In any case, it went out and I wasn’t in any hurry to get it fixed until a friend who’d loaned me the second season of Downton Abbey on DVD--before we discovered it was on Netflix--wanted his discs back.  It was then I remembered they were stuck in the Multimedia PC which couldn’t be opened because it was broken and which couldn’t be fixed because I didn’t have the time.  The solution at that point was to buy my friend a replacement set of DVDs and to wait until I had time to fix my Multimedia PC.
Summer came and went.  The wind whipped in flipping the days on my calendar.  Children dressed first in Halloween costumes and then as pilgrims came by.  A large man in a red suit struggled down a chimney and a naked baby in a top hat crawled by.
Then we got a snow day and I finally had time to mess with the computer.
It actually took less than half an hour to get the DVD out. All I had to do was take the DVD-Drive out of one and put it into another.  I pressed a button and out it popped.  I walked around the house with the DVD on my finger saying “Donna Noble has been saved.”  (It’s an obscure Dr. Who reference, okay, and not particularly germane to the event, but its obscurity covers that.)
Anyway, on the heels of that victory, I thought I would try to fix the Multimedia PC.  If I get it started, I think I might put Debian Linux on it so it can talk to my little Raspberry Pis.  The symptom that the PC exhibits is that you press the button and it won’t come on.  To me that suggests the power supply.  The reason I think this isn’t so much because I know a lot but because that would be the easiest and cheapest thing to fix.
In order to test this hypothesis, I thought I ought to plug it in. (Hey, I got a PhD, folks. The brilliance just flows.) I needed a power cord for that. (That PhD just keeps giving and giving.) I’d used the Multimedia PCs cord on another computer, so I borrowed one from my coffee pot.
Yes, you read that correctly. A computer uses the same power cord as a coffee pot. This is because good engineers, like Scotty said, are always just a wee bit conservative.  Wee bit, hell, once they have something that works they never change it.
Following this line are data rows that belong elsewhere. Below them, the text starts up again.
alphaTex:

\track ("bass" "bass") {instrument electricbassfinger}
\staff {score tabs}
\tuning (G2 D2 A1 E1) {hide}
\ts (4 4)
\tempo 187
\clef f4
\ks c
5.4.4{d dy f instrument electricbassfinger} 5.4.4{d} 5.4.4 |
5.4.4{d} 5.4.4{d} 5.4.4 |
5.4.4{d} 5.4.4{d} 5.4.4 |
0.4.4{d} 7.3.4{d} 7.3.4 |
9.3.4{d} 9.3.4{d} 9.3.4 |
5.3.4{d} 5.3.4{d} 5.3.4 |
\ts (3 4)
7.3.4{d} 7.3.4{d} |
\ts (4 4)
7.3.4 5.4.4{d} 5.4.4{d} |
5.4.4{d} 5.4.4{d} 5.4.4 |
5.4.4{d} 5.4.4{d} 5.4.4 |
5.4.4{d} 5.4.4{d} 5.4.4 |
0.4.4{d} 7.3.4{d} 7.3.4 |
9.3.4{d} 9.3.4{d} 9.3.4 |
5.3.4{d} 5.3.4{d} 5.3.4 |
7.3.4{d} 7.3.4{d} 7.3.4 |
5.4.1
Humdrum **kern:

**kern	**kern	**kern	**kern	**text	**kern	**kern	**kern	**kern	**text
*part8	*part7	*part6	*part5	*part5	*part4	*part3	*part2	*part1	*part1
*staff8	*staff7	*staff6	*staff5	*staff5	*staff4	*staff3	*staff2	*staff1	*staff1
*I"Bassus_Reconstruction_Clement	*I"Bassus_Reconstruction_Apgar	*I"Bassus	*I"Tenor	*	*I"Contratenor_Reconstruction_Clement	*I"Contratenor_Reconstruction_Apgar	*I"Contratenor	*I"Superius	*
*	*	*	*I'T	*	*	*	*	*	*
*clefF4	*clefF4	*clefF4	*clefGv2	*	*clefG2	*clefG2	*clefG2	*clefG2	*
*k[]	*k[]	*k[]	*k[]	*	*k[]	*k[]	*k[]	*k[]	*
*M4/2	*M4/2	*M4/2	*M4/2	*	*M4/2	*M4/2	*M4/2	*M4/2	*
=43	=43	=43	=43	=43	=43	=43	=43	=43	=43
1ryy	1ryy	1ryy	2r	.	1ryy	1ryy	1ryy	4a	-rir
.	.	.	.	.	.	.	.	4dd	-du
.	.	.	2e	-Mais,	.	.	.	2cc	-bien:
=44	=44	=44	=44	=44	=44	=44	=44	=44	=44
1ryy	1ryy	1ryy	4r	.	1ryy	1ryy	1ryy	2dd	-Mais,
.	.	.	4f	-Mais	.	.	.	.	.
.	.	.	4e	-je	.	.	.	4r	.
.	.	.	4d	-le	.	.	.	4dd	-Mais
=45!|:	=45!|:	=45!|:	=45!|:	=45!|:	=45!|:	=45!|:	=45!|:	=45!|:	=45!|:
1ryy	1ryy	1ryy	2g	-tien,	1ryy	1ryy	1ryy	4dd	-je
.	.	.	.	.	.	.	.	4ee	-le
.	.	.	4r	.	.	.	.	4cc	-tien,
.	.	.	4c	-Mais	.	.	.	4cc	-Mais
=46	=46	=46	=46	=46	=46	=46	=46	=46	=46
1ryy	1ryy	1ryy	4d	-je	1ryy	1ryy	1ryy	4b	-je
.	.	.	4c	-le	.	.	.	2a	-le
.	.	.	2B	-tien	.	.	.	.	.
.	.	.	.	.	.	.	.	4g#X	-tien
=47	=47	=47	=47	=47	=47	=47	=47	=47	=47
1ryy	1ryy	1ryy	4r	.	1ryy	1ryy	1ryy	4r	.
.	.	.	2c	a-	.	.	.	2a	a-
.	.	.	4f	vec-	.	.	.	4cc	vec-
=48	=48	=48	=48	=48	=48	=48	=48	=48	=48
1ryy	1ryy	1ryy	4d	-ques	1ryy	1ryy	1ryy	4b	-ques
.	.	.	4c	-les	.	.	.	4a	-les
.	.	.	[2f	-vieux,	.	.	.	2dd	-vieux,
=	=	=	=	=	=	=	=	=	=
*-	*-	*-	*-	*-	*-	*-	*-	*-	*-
I am old enough to remember the first printers for PCs.  You needed a screw-driver to hook them to the back of your computer.  It never occurred to the engineers who designed them that there would be offices without screwdrivers.  
Seriously.
Eventually we got the aptly named thumbscrews and those were around for years until they were replaced by USB printers.  This is because, like the coffee pot power cord, they worked.
I am sitting now at my Itty-bitty Ubuntu box tapping out this article after having fought with a chest cold for several days.  I am exhausted but my mind is somehow clear.  I am being battered by images around me.  USB printers, USB hard drives, USB thumb drives, my Arduino connected to the USB port, and a USB chargeable flashlight.  
The future is becoming clear to me.  I see it all.
One day I will awake to perk my coffee to a USB coffee pot.